**REQUIRED WORK**
1. Using the LED forum post, state whether each statement agrees with it: (a) The poster expects the XHP 50 to reach more maximum lumens than the XHP 70. (b) The XHP 35 HD comes with a dome. (c) The planned build uses a reflector of about 4 cm in diameter. For each, answer yes or no and quote the deciding words.
2. According to the LED forum post, why is the XP-L HI ideal for throwers? Answer in one to three sentences.
3. Carry the LED forum post forward from its last line.

# Difference in these high power LEDs in LAYMAN terms



## Dioda (Dec 21, 2017)

Can someone please provide basic, layman, top level characteristics and differences in these LEDs? I mean general stuff, like usual max output in lumens, ideal use for which type of flashlight - better for flooder or throwers etc. Im doing my research, but did not find much yet with focus on real life use.

XP-L HI - In my understanding has small chip (or how is the LED core itself called), has no dome, therefore ideal for throwers, output usually to max 1000 lumens

XHP 70 - lumen monster, comes with dome by default, needs big reflector for decent throw

XHP 50 - same as above, less max lumens

XHP 35 HI - no dome, Im very interesting in the XHP series, assuming this particular type will be good for 1600+ lumens throwers, similar to XPL HI

XHP 35 HD - comes with dome, It needs big reflector for good throw

Im considering a custom build of a powerful medium sized thrower based on one of these budget hosts, but not sure about which emitter will be the best for reflector approx. 4 cm in diameter.

Thanks!

Stored data entries:

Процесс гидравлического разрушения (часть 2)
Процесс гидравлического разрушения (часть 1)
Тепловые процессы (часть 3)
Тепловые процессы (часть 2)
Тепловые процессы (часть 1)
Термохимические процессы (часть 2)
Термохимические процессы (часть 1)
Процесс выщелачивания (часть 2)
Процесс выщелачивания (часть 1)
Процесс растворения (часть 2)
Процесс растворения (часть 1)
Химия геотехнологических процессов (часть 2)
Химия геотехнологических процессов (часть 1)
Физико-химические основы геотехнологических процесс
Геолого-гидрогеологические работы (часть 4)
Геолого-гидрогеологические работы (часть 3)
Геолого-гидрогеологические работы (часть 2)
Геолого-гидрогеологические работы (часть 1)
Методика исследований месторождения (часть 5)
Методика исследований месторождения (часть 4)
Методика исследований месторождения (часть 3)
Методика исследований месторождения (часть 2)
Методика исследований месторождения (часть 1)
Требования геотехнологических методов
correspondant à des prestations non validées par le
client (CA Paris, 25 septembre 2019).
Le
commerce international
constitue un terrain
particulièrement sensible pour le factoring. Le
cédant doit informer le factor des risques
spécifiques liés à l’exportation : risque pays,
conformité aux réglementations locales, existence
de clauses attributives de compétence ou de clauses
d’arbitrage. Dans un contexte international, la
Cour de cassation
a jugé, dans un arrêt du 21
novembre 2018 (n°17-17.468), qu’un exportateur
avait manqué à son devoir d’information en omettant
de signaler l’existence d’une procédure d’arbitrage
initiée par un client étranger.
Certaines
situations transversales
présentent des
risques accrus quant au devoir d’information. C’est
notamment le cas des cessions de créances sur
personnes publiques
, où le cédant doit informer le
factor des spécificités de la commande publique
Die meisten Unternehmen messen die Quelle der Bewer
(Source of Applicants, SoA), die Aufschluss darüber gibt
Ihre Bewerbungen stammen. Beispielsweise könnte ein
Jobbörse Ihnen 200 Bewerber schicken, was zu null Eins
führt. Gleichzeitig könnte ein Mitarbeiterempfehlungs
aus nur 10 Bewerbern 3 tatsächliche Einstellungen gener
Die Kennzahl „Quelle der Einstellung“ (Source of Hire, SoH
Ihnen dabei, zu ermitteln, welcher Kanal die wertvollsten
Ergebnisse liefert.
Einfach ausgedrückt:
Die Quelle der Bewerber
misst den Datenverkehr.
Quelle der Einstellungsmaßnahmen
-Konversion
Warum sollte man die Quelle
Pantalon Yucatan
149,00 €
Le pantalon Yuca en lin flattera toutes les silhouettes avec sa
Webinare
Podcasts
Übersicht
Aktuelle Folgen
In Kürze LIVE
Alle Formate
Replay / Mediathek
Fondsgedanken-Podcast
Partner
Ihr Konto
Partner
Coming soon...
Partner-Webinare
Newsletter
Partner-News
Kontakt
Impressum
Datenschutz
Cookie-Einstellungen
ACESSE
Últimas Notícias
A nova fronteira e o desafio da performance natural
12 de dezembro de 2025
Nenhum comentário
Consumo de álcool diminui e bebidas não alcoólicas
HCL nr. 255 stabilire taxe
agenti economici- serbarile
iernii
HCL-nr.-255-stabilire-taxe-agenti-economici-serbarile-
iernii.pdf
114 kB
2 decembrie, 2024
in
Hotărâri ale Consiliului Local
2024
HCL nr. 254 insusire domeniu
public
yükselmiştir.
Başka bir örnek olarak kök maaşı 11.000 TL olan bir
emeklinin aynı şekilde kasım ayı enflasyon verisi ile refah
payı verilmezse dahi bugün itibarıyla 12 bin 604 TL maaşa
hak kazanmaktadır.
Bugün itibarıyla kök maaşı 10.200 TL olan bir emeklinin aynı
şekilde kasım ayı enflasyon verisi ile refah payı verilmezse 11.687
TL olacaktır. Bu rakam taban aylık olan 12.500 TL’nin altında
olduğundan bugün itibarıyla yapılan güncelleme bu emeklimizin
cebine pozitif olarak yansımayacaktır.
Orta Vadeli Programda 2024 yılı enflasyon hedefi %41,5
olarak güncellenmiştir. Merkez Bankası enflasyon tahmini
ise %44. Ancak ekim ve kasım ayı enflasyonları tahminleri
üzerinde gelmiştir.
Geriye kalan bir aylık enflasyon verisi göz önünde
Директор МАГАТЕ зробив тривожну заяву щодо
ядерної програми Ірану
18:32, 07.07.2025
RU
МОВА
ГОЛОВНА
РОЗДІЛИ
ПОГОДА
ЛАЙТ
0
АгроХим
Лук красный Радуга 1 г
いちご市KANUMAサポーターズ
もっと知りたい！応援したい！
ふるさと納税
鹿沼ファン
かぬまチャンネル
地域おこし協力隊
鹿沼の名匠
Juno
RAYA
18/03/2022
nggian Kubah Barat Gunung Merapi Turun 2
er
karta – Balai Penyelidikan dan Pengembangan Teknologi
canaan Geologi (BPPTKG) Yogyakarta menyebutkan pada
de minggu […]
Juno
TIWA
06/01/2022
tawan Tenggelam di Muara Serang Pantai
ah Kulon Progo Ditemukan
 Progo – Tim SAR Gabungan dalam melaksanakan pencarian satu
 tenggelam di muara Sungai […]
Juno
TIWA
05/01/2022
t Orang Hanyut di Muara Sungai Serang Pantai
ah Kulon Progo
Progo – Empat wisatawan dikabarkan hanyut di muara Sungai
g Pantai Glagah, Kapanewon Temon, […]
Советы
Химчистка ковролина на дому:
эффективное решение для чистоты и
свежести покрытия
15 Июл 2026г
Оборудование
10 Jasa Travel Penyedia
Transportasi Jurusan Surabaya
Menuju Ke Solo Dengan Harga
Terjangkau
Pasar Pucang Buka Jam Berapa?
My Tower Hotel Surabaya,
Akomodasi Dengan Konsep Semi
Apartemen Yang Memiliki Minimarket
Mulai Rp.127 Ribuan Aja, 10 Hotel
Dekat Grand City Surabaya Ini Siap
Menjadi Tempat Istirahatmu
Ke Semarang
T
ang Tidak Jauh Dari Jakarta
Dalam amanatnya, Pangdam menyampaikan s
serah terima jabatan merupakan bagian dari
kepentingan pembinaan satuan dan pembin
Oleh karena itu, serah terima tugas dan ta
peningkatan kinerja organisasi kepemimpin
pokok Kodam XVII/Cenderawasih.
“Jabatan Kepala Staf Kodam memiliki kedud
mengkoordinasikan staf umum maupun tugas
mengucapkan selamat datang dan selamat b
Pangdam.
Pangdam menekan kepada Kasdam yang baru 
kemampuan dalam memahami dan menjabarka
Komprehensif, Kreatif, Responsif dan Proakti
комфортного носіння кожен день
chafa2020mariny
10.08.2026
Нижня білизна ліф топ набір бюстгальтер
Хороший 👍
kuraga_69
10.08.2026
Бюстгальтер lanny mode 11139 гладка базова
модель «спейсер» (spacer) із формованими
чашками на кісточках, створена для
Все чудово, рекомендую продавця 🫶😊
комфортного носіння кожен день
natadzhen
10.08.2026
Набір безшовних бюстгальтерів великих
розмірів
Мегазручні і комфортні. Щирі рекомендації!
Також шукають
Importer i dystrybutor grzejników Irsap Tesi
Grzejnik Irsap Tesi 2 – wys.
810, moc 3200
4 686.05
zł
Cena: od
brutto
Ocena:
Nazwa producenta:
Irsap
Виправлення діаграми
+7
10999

**ACTIVITY ANSWERS**
1.
(a) No: "XHP 50 - same as above, less max lumens"
(b) Yes: "XHP 35 HD - comes with dome"
(c) Yes: "reflector approx. 4 cm in diameter"

2. The poster understands that the XP-L HI has a small chip and no dome. Because of this, the poster considers it ideal for throwers.

3.
----------



## The_Driver (Dec 21, 2017)

The emitters all have different sized dies (the yellow area of the LED where the light in generated). The size of the hotspot of a given flashlight corresponds directly with the size of the LED die.



XP-L HI: 3,5mm^2 (3.5 square millimeters)
XP-G2/3: 4mm2
XHP-35 HI: 6mm^2
XP-L(2): 7mm^2
XHP-35 HD: 12mm^2 (the dome usually doubles the apparant size of the Die and halves the luminance => throw)
XHP-50: 16mm^2
XHP-70: 28mm^2

The larger LEDs are brighter (for a given power density), but throw less. 

The XHP-35 HI is a very good option for a bright thrower. You can get up to 2500 otf Lumens. It requires 12-14V though (or a boost driver).


----------



## Dioda (Dec 22, 2017)

This is precisely the kind of info im looking for!!! 

So my next assumption is that although the XHP 35 HI doesnt have the smallest die size, it still makes a very good choice because throw potential due to no dome and lumen pumping in the 2000+ range. I also believe this would work well with a smooth 4 cm reflector. Can you please provide more info on suitable well designed driver (and if needed the boost circuit) and possibly where to get from? I have soldering skills, but currently still investigating the ideal components. My goal would be a self made 2000+ lumen thrower similar to Acebeam L16. As host I would consider the cheap Convoy C8, but im open to suggestions.


----------



## The_Driver (Dec 22, 2017)

Please always consider the power consumption. 2000 otf Lumens from an XHP-35 HI requires a lot of power (here you can find test data). A Convoy C8 would overheat quickly with this much heat.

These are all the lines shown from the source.